* _Text for analysis_
Five teenage girls from Kenya develop app to end female genital mutilation

When they say there’s an app for everything, they mean it. And while quite a few of the apps we use everyday simply make our lives more convenient, a new one developed by a group of teenage, Kenyan girls can actually change the course of young women’s lives.

According to Mashable, these five teens, Stacy Owino, Cynthia Otieno, Purity Achieng, Mascrine Atieno, and Ivy Akinyi, who call themselves “The Restorers” had a dream to end female genital mutilation (FGM) in their country. FGM is a non-medical procedure that involves the partial or total removal of a woman’s external genitalia. The practice is seen as one of cultural significance, a rite of passage and, in some cases, a prerequisite for marriage.

With the goal of “restoring hope to hopeless girls,” the five teenagers created i-Cut, an app that provides access to legal and medical assistance before and after FGM. Girls who are being forced to undergo the procedure can alert authorities. Survivors can report mutilators and find rescue centers where they can get help.

The apps interface includes “help,” “rescue,” “report” and “information on FGM” buttons.

* _Task to carry out_
Carry on the article above about the i-Cut app built by Kenyan teenagers, starting right after its final sentence.

(Saved data entries)
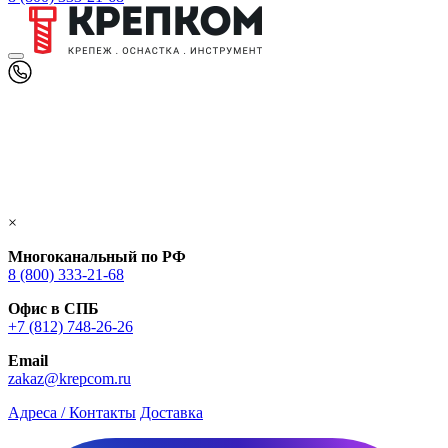
×
Многоканальный по РФ
8 (800) 333‑21-68
Офис в СПБ
+7 (812) 748‑26-26
Email
zakaz@krepcom.ru
Адреса / Контакты
Доставка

* _Solved exercise_
The app was developed due to a personal connection to the issue. While the girls’ Luo has denounced the practice of FGM, they still had a classmate who had the procedure.

“We were very close, but after she was cut she never came back to school. She was among the smartest girls I knew.”

In recognition for their creation, The Restorers were the only African team selected to participate in this year’s Technovation Challenge, sponsored by Google, Verizon and The United Nations. Winners will receive $15,000 to help with the app’s continued development.

About their being selected, Owino said, “This whole experience will change our lives. Whether we win or now, our perspective of the world and the possibilities it has will change for the better.”